Above all else, Georganne loved (fiercely) her four children. She and I did not meet during the first year Philip and I were seeing each other. But at the second Christmas we were together, Brendan, their younger son (still in high school), showed up with a pair of earrings from the two of them and a kind note. She never made me feel marginalized in the family and – over time – she and Dave (her husband) and Philip and I became friends. Georganne and Dave drove to our NY farm from MI every one of the first 20 years that we owned it. First they hauled their own water and a small RV/camper to sleep in; later they took up residence in the blue room. Every year for the first five years, she washed every window in the house during their stay when she wasn’t reading a novel in the sun.

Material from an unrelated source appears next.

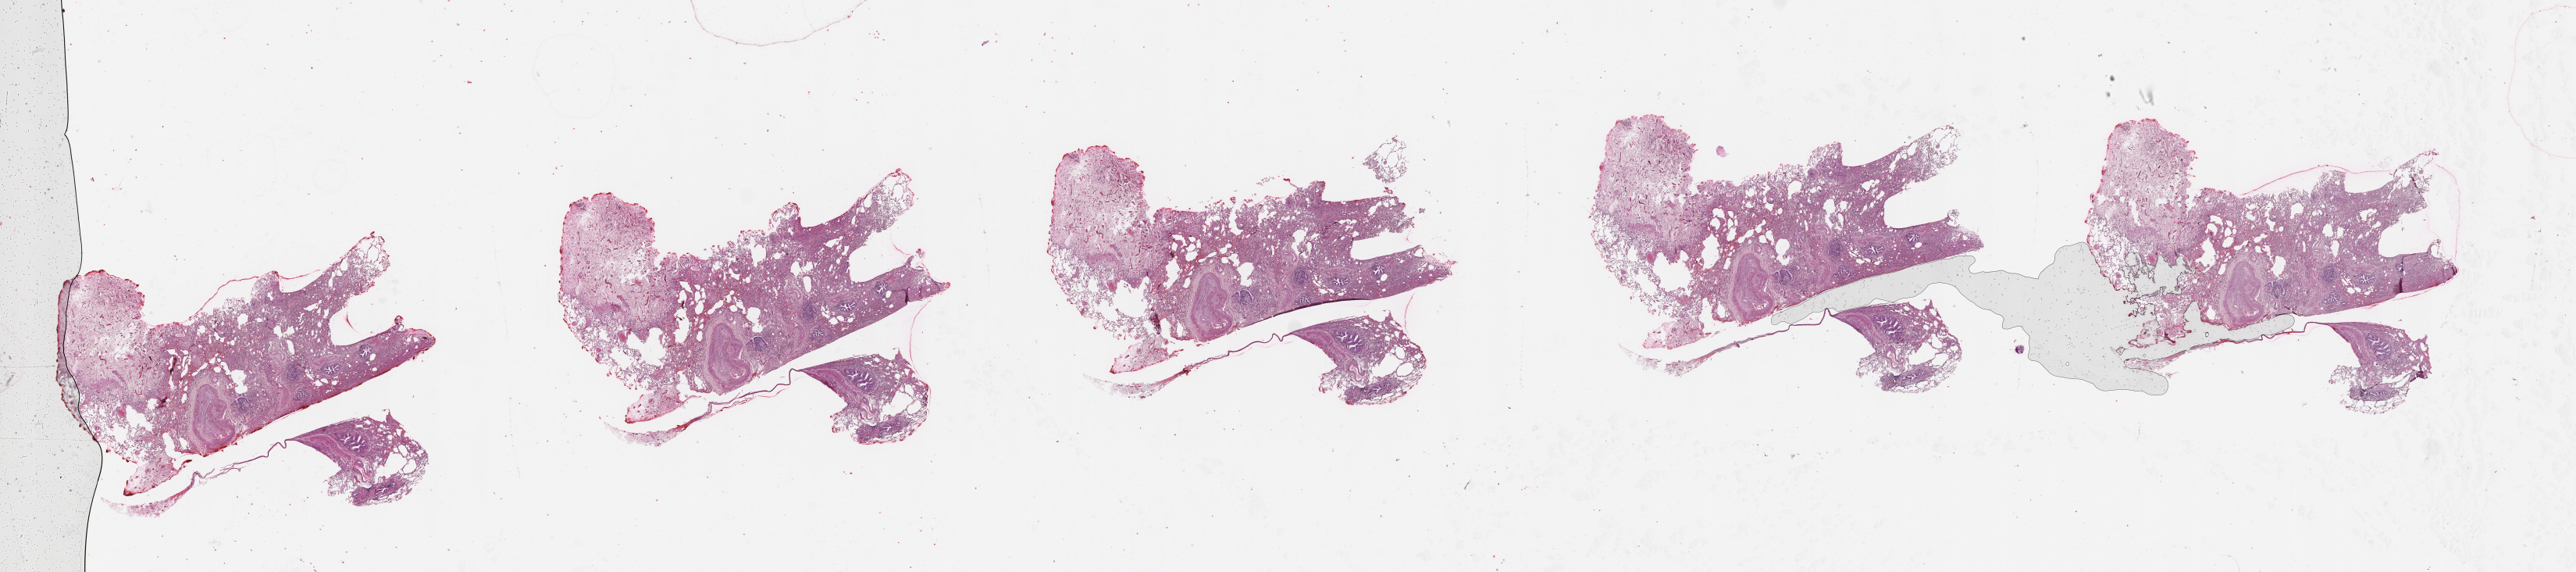
Whole-slide histology image, Hematoxylin and eosin (H&E) stained, shown as a low-resolution overview of the whole scanned area (about 53.1 x 11.8 mm, from a 20x scan). Lung, tissue type not recorded.
Patient diagnosis (cohort enrolment): lung adenocarcinoma (lung).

When I told her how sad I would be to put up a wall between the kitchen table and the room next to it that has a full view looking south over the fields, she told me to put a window in the wall. It’s where a bouquet of flowers sits all summer, and I think of her every time I place a new one there or sit at my kitchen table and watch the farmers planting the fields. The second year they came, she planted some of her grandmother’s irises in our front yard. They are blooming today in the rain. I love that my yard – which will one day be her children’s and grandchildren’s yard -- has flowers in it from her mother and grandmother.
 
Georganne’s parents lived well into their 90s, and given her history of healthy living, we were all presuming she’d outlast us all. Cancer cut that short, and took her too soon and there’s a yawning ache in our family. But Philip and I got to see her for a couple of days this past week, and we were blessed to just sit with her, hear her stories, listen to her reflect on her life, and tell her how much we loved her. So, I sit here near her window, watching the rainfall on her irises, knowing that she will always be close by. I'll plant her another patch of irises, this time in her name.